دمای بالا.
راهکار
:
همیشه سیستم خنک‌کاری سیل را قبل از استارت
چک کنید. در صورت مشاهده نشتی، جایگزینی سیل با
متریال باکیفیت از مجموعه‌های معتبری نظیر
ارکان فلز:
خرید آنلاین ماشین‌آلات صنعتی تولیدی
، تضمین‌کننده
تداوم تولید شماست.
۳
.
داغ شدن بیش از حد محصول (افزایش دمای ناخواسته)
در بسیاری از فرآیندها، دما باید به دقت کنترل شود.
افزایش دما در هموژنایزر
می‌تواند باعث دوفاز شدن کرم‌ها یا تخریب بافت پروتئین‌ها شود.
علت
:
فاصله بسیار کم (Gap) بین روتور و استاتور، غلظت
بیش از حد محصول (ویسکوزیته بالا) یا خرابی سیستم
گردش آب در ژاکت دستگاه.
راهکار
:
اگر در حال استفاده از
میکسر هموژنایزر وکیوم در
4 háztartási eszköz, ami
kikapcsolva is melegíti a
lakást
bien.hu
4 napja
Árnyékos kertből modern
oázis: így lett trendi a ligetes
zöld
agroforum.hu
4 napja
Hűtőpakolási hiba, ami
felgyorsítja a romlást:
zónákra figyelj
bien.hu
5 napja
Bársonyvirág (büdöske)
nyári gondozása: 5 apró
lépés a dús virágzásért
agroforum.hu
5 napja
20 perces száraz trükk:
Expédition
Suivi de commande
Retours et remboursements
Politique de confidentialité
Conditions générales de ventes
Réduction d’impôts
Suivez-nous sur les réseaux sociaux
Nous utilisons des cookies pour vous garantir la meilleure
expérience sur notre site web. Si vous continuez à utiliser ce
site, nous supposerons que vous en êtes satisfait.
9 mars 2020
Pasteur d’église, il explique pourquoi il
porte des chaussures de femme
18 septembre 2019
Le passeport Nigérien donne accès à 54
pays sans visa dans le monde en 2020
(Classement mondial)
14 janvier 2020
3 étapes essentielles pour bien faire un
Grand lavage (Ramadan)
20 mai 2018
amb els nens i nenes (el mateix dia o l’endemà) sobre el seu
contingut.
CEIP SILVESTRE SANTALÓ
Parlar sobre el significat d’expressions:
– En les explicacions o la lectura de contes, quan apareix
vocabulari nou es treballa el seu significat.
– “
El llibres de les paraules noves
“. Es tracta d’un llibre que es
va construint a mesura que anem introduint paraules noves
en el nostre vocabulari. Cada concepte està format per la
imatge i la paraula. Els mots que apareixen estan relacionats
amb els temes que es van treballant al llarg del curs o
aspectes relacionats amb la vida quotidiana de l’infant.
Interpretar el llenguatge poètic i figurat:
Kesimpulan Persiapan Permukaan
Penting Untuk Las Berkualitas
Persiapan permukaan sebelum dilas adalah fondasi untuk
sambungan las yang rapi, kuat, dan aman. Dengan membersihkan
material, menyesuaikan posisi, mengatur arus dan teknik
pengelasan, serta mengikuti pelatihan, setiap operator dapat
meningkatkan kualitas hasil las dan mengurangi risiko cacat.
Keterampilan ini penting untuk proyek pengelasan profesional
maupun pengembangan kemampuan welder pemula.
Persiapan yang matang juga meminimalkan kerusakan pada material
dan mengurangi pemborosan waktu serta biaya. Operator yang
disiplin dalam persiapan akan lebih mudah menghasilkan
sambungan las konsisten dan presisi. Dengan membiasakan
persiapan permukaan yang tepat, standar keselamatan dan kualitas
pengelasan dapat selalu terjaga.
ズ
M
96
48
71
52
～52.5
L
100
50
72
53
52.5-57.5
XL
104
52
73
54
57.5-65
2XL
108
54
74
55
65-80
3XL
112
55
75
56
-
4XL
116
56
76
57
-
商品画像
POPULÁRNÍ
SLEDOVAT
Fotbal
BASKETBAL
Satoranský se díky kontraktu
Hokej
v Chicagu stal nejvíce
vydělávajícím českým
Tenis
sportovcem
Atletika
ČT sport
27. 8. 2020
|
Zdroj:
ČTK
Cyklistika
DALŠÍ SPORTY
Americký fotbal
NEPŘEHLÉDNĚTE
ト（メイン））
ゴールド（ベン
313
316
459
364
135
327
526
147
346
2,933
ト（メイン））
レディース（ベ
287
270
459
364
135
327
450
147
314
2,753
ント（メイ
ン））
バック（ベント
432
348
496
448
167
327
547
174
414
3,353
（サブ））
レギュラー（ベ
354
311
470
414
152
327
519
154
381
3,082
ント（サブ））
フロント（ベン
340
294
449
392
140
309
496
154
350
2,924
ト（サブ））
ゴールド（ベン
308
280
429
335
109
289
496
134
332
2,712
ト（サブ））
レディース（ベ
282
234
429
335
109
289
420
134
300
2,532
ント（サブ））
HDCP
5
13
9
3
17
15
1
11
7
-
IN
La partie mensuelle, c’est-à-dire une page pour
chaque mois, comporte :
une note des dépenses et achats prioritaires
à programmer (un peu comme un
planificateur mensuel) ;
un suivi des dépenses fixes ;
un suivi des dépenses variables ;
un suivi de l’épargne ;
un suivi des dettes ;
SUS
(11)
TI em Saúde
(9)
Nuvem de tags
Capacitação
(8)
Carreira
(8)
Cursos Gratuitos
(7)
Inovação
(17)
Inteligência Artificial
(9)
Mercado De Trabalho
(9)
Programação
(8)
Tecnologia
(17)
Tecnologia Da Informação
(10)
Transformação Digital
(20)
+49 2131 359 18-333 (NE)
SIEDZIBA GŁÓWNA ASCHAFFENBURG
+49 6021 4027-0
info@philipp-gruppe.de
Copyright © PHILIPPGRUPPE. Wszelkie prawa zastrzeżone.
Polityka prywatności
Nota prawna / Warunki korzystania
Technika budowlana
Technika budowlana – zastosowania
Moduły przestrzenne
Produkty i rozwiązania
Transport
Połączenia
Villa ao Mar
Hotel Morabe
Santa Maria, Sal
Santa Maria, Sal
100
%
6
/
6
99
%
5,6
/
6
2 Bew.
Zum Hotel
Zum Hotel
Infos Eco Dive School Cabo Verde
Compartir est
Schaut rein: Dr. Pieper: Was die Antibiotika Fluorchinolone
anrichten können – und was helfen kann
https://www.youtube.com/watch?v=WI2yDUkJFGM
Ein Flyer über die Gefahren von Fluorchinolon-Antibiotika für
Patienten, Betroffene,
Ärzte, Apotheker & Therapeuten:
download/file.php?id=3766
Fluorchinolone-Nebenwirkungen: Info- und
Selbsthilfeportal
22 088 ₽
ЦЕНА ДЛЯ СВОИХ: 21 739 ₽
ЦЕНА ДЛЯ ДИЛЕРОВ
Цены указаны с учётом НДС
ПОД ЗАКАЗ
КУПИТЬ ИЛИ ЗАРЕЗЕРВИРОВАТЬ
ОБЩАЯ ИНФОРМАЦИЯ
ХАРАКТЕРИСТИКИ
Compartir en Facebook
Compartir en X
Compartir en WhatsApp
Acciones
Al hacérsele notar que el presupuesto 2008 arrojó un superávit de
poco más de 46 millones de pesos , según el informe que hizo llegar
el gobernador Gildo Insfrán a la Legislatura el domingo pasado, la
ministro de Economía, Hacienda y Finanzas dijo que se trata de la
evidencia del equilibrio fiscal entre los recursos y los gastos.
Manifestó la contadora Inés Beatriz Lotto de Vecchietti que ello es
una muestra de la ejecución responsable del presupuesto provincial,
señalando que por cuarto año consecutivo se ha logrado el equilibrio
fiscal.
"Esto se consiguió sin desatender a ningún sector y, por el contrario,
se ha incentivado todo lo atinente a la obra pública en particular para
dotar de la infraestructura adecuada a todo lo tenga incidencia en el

▬▬▬▬▬▬

• _Prompt_: List every row above that contains the string "todo".

• _Reply to the task_:
se ha incentivado todo lo atinente a la obra pública en particular para
dotar de la infraestructura adecuada a todo lo tenga incidencia en el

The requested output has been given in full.